14.04.2021

L’air et l’amour à eux seuls ne suffisent pas

Nous les aimons. Les libellules sont belles. Contrairement aux moustiques et aux guêpes, lles ne piquent pas ni ne rampent sur la tartine beurrée. Par ailleurs, à l’opposé des poux et des mites, elles ne nuisent pas aux plantes cultivées et à la nourriture. Enfin, elles ne nous mettent pas en effroi ni ne nous dégoûtent comme les cafards. Oui, nous aimons les libellules. Mais cette sympathie à elle seule ne parviendra pas à leur sauver la vie.

Rien n’est faux dans cet amour que nous éprouvons à l’égard de ces insectes. Rien n’est erroné non plus en ce qui concerne notre fascination par sa singulière apparence et ses prouesses de voltige. Nous pouvons continuer sans scrupule à les nommer reines des airs, acrobates aériennes ou mêmes animaux fabuleux. Continuons donc de nous en étonner et de nous émerveiller en feuilletant de magnifiques albums illustrés consacrés aux libellules.

Hélas, cette sympathie à elle seule ne suffit pas à assurer la survie des libellules. En effet, chaque espèce de libellule a ses propres exigences par rapport à son espace vital. Or, les conditions sont loin d’être remplies aujourd’hui en Suisse pour toutes les espèces. Plus d’un tiers des espèces de libellules indigènes figure sur la liste rouge de espèces menacées.

L’importance de la protection des eaux

Bien que nous ne rencontrions le plus souvent ces voltigeuses scintillantes que dans l’espace aérien estival, la survie des libellules dépend surtout sur des surfaces d’eau richement structurées et autant que possibles proches de la nature. C’est là qu’elles peuvent se reproduire et passer l’hiver sous forme d’œufs ou de larves.

La plus forte régression à ce jour de nos populations de libellules s’est produite dès le XIXe siècle dans le sillon de la grande correction des eaux. Beaucoup de rivières ont alors été endiguées au profit de la protection contre les crues. Les roselières et les zones alluviales ont été asséchées pour pouvoir être cultivées.
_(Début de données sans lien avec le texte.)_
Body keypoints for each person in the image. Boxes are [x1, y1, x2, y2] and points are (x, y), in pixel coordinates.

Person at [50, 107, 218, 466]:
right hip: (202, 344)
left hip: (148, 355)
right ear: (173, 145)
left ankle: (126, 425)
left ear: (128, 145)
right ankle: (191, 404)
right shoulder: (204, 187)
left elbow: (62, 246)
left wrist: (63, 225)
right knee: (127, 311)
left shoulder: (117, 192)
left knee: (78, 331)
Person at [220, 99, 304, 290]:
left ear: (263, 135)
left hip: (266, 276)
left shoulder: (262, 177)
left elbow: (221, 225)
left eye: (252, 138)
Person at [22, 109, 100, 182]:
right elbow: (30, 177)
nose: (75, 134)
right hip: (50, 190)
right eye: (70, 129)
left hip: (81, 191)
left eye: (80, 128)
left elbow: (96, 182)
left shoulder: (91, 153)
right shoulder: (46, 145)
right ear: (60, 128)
Les mesures prises à l’époque étaient sans doute nécessaires, mais on constate aujourd’hui que certaines dispositions étaient bien trop radicales. Heureusement pour les libellules, la tendance est depuis quelque temps de laisser de nouveau plus de place aux eaux endiguées, de «renaturer» ces zones. Conséquence: certaines espèces de libellules ont réussi dernièrement à se remettre plus ou moins. Mais on ne reverra probablement plus jamais les libellules sillonner nos contrées par milliers, comme s’était le cas autrefois.

Que puis-je faire personnellement?

En matière de protection de la nature, ça ne sert absolument à rien de sombrer dans la nostalgie et de souhaiter le retour des jours anciens. Car il est toujours possible de faire quelque chose ici et maintenant pour promouvoir activement la diversité naturelle – même si ce n’est que dans un cadre très limité.